# [Work order]
How many lines of the listing below contain the string "ipynb"? Reply with the number alone.

# [The data]
· · ·
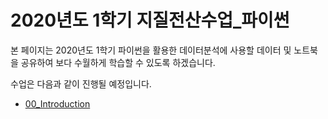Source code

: # 2020년도 1학기 지질전산수업_파이썬

본 페이지는 2020년도 1학기 파이썬을 활용한 데이터분석에 사용할 데이터 및 노트북을 공유하여 보다 수월하게 학습할 수 있도록 하겠습니다.

수업은 다음과 같이 진행될 예정입니다.

- <a href = "https://github.com/Teddy0315/geological_data_with_python/blob/master/Notebook/0.Introdcution.ipynb"> 00_Introduction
· · ·
# [Finished task]
1